** Opening Entries shown block **

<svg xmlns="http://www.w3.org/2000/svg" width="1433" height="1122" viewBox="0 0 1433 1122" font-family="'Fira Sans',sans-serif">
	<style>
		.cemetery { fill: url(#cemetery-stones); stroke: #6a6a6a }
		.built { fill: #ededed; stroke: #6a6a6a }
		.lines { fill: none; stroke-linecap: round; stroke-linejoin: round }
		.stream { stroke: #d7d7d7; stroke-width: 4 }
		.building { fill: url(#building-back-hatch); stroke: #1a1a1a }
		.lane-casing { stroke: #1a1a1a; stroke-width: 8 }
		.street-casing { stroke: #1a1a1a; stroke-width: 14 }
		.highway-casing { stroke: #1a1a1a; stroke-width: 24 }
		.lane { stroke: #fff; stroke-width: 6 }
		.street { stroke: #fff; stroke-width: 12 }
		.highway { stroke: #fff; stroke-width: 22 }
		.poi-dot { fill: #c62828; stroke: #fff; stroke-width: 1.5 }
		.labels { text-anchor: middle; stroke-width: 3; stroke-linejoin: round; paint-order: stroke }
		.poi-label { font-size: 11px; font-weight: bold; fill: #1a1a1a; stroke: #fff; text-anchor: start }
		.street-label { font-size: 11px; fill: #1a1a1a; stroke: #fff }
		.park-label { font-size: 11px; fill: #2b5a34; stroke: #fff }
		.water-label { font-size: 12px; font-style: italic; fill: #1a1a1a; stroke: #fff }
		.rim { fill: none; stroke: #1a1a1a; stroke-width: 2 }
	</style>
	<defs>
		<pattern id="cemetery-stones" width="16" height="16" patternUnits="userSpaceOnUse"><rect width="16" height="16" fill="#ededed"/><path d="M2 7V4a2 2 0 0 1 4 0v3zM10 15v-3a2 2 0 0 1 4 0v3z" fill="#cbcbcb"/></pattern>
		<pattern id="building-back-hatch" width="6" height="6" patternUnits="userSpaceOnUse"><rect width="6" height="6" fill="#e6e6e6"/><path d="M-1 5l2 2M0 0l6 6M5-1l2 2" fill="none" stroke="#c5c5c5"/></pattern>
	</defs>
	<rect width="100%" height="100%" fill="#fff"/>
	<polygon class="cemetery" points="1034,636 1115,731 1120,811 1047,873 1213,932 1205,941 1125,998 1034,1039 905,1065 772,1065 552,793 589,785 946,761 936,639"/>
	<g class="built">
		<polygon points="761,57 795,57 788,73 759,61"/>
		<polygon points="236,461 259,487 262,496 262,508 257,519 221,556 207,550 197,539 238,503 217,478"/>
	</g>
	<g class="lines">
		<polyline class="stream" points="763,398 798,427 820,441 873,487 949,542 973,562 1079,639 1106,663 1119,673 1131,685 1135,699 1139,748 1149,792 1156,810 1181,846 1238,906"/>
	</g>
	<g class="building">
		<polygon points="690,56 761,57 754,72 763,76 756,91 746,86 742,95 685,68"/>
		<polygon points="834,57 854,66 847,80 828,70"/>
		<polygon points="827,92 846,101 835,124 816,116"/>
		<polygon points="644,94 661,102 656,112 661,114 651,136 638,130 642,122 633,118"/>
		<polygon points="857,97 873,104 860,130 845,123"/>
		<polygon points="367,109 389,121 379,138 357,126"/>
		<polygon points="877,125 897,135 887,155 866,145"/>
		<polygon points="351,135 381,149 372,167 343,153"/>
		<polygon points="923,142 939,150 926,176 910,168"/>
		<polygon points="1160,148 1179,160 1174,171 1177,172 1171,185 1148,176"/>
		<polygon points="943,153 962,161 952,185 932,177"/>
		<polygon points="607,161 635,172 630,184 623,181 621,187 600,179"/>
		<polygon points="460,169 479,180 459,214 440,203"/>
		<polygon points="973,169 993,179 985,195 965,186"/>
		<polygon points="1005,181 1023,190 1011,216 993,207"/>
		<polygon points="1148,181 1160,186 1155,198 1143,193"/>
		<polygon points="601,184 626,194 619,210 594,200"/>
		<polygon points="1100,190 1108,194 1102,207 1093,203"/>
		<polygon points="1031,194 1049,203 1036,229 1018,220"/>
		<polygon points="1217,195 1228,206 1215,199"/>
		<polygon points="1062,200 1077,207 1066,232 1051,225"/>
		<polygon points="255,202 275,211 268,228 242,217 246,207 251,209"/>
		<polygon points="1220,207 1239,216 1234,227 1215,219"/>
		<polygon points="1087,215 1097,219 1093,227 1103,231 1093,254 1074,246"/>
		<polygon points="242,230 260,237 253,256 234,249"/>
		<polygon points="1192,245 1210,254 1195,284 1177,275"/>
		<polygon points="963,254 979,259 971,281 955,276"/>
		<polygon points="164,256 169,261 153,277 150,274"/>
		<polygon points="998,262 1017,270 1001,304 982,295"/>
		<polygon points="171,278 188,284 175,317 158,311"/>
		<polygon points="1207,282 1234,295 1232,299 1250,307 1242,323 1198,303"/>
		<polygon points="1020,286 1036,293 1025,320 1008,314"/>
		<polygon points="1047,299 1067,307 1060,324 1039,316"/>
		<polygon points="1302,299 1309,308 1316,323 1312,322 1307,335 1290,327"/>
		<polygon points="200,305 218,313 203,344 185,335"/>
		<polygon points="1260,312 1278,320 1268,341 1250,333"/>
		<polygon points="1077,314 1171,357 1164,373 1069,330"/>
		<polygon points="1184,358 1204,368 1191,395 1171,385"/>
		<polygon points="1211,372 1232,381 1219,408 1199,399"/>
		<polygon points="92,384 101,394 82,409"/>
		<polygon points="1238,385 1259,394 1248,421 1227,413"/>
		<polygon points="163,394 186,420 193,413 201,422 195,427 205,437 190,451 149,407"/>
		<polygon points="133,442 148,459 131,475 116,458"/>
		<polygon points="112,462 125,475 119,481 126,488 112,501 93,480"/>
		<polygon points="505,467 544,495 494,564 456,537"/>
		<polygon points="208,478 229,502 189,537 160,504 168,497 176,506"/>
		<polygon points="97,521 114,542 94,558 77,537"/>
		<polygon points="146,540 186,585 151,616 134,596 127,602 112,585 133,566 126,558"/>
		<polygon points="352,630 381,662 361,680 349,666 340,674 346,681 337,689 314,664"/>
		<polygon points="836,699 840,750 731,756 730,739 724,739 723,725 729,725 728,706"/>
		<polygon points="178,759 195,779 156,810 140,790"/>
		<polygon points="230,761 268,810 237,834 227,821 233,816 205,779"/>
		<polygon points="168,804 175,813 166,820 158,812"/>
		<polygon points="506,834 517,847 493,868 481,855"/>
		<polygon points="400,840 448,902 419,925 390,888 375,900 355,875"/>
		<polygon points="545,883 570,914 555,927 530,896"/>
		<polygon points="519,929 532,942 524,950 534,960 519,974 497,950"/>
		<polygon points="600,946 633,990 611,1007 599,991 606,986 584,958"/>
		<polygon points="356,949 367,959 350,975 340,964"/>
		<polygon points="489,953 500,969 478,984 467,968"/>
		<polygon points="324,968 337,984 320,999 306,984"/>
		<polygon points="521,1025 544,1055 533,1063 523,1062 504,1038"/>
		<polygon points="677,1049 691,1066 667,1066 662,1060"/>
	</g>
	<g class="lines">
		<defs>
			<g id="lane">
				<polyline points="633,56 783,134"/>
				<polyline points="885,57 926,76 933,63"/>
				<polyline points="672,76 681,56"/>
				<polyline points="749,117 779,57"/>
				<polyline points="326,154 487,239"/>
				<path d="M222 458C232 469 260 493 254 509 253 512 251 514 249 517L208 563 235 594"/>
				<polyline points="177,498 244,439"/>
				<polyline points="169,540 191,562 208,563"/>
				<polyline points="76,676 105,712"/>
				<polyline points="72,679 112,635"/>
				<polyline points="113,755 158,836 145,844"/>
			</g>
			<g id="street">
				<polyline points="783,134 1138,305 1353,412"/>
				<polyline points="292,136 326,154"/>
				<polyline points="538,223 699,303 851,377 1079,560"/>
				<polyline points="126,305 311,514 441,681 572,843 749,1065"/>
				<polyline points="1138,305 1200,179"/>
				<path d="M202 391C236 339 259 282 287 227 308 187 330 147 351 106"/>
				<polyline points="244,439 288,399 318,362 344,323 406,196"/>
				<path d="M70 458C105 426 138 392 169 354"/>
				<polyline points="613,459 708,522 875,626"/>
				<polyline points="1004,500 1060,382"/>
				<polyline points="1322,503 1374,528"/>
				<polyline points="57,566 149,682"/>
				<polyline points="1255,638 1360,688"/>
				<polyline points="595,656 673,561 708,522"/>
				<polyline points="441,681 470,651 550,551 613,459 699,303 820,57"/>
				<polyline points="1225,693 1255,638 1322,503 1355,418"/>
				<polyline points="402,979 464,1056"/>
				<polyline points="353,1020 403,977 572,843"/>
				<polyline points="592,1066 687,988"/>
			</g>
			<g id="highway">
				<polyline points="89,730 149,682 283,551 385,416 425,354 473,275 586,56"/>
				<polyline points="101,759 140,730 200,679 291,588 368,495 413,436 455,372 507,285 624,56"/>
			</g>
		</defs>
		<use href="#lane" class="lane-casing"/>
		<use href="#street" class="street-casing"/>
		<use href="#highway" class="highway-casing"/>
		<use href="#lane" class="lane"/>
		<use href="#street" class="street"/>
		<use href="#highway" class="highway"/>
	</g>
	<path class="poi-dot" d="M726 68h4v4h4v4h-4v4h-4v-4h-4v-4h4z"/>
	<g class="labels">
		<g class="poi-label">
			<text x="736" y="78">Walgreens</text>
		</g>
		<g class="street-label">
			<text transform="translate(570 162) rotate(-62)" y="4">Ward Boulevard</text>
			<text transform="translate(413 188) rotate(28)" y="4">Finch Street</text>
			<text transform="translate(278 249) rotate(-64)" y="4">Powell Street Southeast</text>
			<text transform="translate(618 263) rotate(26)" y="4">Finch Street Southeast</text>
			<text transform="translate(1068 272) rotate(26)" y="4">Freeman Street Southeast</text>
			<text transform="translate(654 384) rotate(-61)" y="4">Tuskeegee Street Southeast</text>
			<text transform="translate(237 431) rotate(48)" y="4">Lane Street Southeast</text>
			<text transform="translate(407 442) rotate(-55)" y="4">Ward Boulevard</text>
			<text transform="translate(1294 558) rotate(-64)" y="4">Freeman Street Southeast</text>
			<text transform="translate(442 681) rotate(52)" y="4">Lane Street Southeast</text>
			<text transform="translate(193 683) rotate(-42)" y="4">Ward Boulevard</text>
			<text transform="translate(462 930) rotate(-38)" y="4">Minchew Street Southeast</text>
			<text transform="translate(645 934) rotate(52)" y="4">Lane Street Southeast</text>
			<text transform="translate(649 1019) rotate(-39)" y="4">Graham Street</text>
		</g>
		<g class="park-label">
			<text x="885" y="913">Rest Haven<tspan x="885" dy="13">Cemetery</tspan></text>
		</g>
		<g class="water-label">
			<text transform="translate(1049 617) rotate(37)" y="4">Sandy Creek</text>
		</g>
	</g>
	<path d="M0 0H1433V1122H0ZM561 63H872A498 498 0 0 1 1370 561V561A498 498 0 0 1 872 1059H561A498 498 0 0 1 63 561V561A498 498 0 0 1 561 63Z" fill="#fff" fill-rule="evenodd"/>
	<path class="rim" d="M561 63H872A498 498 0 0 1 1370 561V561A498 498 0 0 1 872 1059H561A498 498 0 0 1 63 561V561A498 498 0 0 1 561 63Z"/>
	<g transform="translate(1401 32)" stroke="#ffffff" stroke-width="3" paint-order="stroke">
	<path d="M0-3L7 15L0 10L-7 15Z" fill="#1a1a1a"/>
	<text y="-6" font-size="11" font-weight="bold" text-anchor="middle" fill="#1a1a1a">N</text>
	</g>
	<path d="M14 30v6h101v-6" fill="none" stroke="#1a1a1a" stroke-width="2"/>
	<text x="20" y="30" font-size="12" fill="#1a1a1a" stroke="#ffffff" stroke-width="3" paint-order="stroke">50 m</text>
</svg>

** Closing Entries shown block **
** Opening Entries shown block **

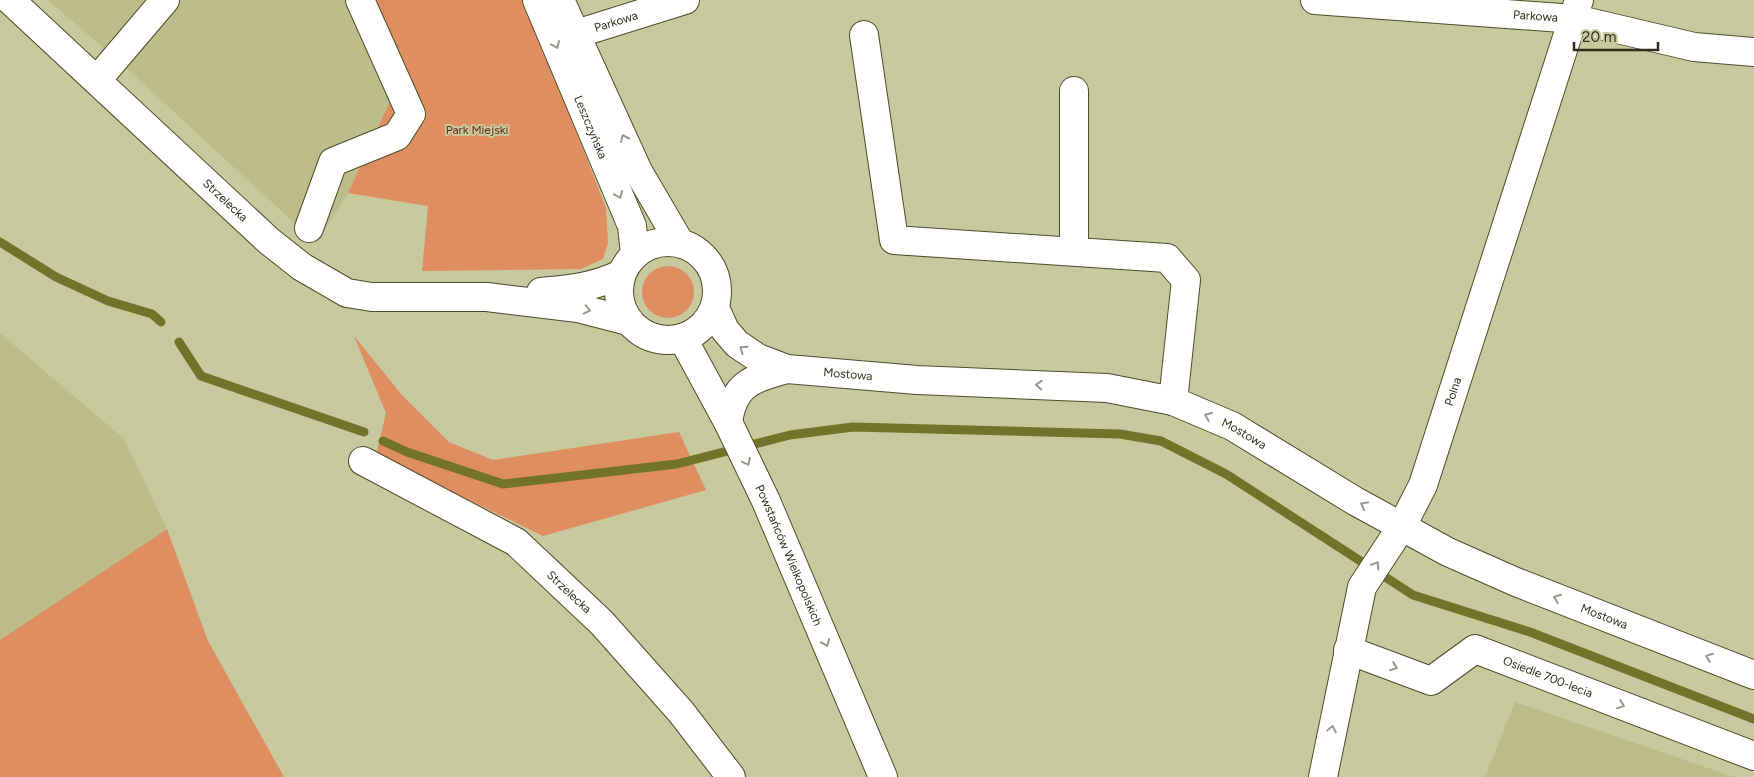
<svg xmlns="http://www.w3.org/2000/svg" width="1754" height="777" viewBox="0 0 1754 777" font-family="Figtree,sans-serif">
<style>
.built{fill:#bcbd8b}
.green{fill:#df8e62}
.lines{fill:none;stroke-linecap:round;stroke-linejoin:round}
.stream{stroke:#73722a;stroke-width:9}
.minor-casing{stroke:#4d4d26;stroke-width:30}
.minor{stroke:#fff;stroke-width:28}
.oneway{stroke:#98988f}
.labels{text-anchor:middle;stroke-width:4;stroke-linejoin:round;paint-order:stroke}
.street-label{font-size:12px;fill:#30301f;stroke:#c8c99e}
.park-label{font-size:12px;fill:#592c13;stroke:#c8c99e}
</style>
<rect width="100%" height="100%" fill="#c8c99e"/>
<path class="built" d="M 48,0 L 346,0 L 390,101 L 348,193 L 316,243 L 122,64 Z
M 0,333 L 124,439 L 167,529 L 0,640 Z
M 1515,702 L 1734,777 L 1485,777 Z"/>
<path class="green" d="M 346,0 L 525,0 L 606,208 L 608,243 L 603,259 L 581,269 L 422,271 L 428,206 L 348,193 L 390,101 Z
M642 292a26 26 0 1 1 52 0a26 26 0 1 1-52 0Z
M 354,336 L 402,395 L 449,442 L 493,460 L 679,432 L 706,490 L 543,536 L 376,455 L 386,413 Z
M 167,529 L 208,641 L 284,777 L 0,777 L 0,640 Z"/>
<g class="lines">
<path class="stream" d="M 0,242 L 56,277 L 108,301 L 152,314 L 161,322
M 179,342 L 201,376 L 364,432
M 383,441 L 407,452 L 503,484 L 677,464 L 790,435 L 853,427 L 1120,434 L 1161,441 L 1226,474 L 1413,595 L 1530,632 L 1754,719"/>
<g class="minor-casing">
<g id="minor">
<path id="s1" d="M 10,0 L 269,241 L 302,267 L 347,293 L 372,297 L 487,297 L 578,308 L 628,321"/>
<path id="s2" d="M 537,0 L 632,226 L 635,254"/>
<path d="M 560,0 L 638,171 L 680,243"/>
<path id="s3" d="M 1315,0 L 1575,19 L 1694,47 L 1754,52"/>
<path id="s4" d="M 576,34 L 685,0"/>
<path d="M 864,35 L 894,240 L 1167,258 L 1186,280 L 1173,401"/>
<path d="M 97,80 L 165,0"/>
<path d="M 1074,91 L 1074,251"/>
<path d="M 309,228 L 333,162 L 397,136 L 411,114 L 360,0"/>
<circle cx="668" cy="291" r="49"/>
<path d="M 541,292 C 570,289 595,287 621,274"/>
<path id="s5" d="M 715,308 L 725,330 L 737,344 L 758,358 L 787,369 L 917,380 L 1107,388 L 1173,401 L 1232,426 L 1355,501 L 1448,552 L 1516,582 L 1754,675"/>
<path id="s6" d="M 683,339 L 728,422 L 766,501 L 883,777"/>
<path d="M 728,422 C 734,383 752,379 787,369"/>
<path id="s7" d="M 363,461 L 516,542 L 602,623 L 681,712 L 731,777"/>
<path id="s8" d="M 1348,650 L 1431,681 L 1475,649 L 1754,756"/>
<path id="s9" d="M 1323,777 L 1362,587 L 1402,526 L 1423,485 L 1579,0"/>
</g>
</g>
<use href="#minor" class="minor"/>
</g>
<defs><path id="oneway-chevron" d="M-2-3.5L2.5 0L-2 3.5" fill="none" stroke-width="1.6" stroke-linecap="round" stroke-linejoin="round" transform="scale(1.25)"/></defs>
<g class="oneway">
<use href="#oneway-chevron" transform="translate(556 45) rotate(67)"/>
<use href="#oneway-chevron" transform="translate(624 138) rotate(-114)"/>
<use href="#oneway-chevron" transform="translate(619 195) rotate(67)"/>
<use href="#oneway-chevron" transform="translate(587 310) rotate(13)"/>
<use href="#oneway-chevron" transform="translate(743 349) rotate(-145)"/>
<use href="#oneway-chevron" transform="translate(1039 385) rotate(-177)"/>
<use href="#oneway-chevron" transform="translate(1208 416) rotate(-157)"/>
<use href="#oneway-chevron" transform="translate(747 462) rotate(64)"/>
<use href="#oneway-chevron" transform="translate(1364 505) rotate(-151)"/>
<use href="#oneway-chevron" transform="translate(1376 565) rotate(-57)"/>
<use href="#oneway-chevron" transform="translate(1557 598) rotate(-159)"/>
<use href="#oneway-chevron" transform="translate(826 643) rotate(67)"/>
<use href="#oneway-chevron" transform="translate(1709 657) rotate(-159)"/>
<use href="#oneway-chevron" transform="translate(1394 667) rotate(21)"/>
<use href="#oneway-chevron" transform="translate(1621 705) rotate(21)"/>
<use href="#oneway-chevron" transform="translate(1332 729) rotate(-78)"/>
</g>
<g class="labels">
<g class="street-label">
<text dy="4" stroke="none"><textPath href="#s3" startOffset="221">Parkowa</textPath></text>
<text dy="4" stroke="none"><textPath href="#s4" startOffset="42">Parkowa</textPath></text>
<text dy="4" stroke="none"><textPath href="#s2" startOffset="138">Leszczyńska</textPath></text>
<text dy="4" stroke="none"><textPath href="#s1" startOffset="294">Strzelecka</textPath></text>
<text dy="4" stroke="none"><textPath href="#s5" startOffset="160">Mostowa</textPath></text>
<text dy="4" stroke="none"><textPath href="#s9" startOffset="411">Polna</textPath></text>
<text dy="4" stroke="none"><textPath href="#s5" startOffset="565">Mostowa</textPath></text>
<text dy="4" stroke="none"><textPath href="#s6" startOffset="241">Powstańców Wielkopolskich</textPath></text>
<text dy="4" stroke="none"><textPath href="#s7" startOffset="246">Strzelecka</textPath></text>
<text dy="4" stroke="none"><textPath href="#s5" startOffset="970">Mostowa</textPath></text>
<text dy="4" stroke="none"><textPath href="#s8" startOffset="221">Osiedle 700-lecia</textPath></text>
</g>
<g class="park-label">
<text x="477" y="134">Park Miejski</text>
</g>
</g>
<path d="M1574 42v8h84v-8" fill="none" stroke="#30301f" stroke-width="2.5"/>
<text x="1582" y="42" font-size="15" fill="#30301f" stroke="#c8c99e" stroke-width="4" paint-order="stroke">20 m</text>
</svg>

** Closing Entries shown block **

** Problem description **
Take every line above that includes the string "style" and return it.

** Your response **
	<style>
		.water-label { font-size: 12px; font-style: italic; fill: #1a1a1a; stroke: #fff }
	</style>
<style>
</style>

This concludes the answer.